Los lobos pueden con los romanos

El gol de Carlos Valverde dio la victoria a los serones que lo celebraron con euforia. :: e. domeque
El gol de Carlos Valverde dio la victoria a los serones que lo celebraron con euforia. :: e. domeque
  • El Villanovense no dio opción a un Mérida que no reaccionó hasta el tramo final, cuando hizo sufrir a los serones por lo ajustado del marcador

Lobos y romanos volvían a verse las caras en una nueva batalla en el Romero Cuerda. Sin un claro favorito, pese a las diferencias en la clasificación, el partido se decantó con un solitario gol, que mantiene al Villanovense en la cresta de la ola y al Mérida en el filo de la navaja.

Estrategias bien distintas de ambos equipos para afrontar el partido. Se podría decir que papeles intercambiados. Los lobos salieron de su guarida y los romanos optaron por las trincheras.

Del lado serón, Manolo Sanlúcar regateó a todos en su estrategia defensiva. Ni Tapia, ni Pajuelo, el elegido para acompañar a Espín en la zaga fue Curro, que no hizo olvidar al sancionado Owona, pero cumplió con creces su cometido. Además, Sanlúcar quiso tirar de hombres de la casa para este partido tan sentimental, por lo que tanto Tapia como Pajuelo, encontraron su acomodo en el once y jugaron los 90 minutos.

Del lado emeritense, Eloy Jiménez planteó una estrategia más defensiva para tapar el juego en la medular del rival, aunque eso hizo que apenas se viera al Mérida en ataque, hasta los cambios en la segunda mitad.

Con esas cartas sobre la mesa, comenzó la partida. La primera baza la jugó el Villanovense, que salió como un vendaval ante su afición en los primeros minutos y el conjunto visitante aguantó como pudo las acometidas. El huracán tenía un nombre, Álvaro González, al que acompañaba Iván Pérez, ambos en la banda derecha. Los dos avisos, de Valverde y Fernández, no entraron. Pero a la tercera fue a la vencida.

Jesús Rubio y Carlos Fernández merodean por la frontal, hasta que aparece Carlos Valverde para cazar el balón suelto y soltar un derechazo inalcanzable para Salcedo (1-0). Euforia desatada en las gradas y sobre el césped del Romero Cuerda.

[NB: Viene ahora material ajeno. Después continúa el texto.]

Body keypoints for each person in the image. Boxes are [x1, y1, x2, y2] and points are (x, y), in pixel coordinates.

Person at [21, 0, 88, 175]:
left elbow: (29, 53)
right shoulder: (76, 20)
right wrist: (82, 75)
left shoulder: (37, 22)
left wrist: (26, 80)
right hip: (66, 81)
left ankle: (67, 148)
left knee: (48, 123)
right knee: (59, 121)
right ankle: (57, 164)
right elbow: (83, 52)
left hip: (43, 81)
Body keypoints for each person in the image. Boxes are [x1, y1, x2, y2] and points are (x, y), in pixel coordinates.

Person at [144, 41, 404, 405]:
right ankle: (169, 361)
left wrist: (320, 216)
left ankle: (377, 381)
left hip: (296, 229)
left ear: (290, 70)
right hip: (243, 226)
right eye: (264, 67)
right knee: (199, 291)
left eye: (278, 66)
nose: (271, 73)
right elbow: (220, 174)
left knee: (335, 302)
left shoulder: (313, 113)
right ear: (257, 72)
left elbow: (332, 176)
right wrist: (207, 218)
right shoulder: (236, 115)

Los lobos habían hecho lo más difícil, arañar primero a su presa, aunque no pudieron matar el partido. Una jornada más, los serones tuvieron que saber sufrir para llevarse los tres puntos. Mientras los romanos no encontraron la forma de curarse las heridas, sobre todo en la primera mitad, en la que el equipo estuvo más preocupado de no recibir más golpes, que de devolver el golpe recibido.

Sólo hubo un tímido acercamiento, a balón parado, que Paco Aguza remató fuera a la media hora de juego. Pero ni el aliento de su afición, desplazada a Villanueva, sirvió para sacar algo en la primera mitad. Mientras los serones acabaron con ganas de más, pero sin recompensa, con sendas ocasiones para Elías y Carlos Fernández.

Cambios tras el descanso

Tras el paso por vestuarios, siguió la partida con dominio serón, por lo que Eloy Jiménez optó por cambiar sus cartas e intentar sacarse un as de la manga. No tenía otra opción, porque hasta la hora de juego, el Villanovense había logrado desmontar su entramado defensivo y el marcador se antojaba corto.

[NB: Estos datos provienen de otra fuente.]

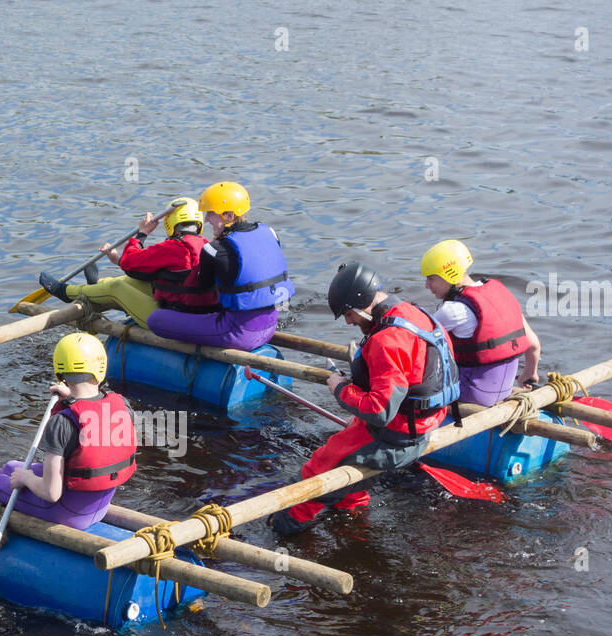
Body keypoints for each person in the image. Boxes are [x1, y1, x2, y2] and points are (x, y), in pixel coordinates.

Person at [268, 262, 460, 535]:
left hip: (399, 437)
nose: (348, 321)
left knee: (318, 466)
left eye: (348, 314)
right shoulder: (414, 312)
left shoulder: (387, 340)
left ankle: (285, 525)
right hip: (427, 424)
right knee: (346, 448)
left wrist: (340, 389)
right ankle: (353, 511)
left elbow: (379, 410)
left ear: (361, 306)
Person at [0, 333, 136, 530]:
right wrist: (71, 399)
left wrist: (26, 479)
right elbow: (94, 422)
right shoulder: (123, 406)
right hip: (98, 507)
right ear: (100, 367)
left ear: (60, 370)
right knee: (12, 466)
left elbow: (51, 493)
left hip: (66, 514)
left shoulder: (62, 423)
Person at [145, 181, 294, 351]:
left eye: (211, 213)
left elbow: (200, 289)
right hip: (270, 326)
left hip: (237, 333)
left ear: (229, 216)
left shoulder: (213, 250)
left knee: (156, 319)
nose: (206, 219)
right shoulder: (270, 232)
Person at [38, 199, 217, 328]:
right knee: (129, 281)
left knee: (117, 286)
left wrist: (142, 234)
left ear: (171, 223)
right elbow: (142, 272)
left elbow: (132, 262)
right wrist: (118, 260)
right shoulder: (205, 244)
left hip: (172, 317)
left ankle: (66, 292)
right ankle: (96, 286)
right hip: (191, 311)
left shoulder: (173, 247)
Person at [420, 239, 542, 406]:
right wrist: (529, 374)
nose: (427, 285)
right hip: (505, 389)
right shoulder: (502, 294)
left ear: (449, 275)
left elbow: (415, 342)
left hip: (473, 393)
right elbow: (534, 345)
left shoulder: (452, 310)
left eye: (431, 278)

Los ases eran Hugo Díaz y Hugo Rodríguez. Sólo con su entrada al campo, consiguieron que con 20 minutos por delante los lobos se acercaran algo más a su guarida. Empezó entonces la defensa con uñas y dientes del gol que campaba en el marcador, aunque sin encerrarse del todo atrás.

Veinte minutos en los que el Mérida sólo tradujo en sufrimiento durante un segundo al Romero Cuerda. En el 87, Hugo Díaz paró la respiración de los serones durante unas milésimas, desde que el balón salió de su bota hasta que Wilfred enmendó un error previo para salvar con la manopla el empate. Un segundo, a cámara lenta para los locales.

Con esa jugada, acabó el sufrimiento real del Villanovese, en un estadio que terminó eufórico, pero con la mirada puesta en el cronómetro para poder celebrarlo. A efectos prácticos, era un partido más, con tres puntos en juego. Pero en lo sentimental, regalar una victoria en el derbi a la afición hace que valga por dos.

El Mérida tendrá que esperar al siguiente partido para seguir remando, esta semana ante el Jumilla. Mientras que, el Villanovense, en playoff, no quiere saber nada de sueños ni de volar alto. Los pies siguen en el suelo, pero los números no mienten. En once partidos, han llegado prácticamente al ecuador de los famosos 45 puntos. Eso sí, esta semana les toca medirse a La Hoya y al Melilla, que vienen acechando.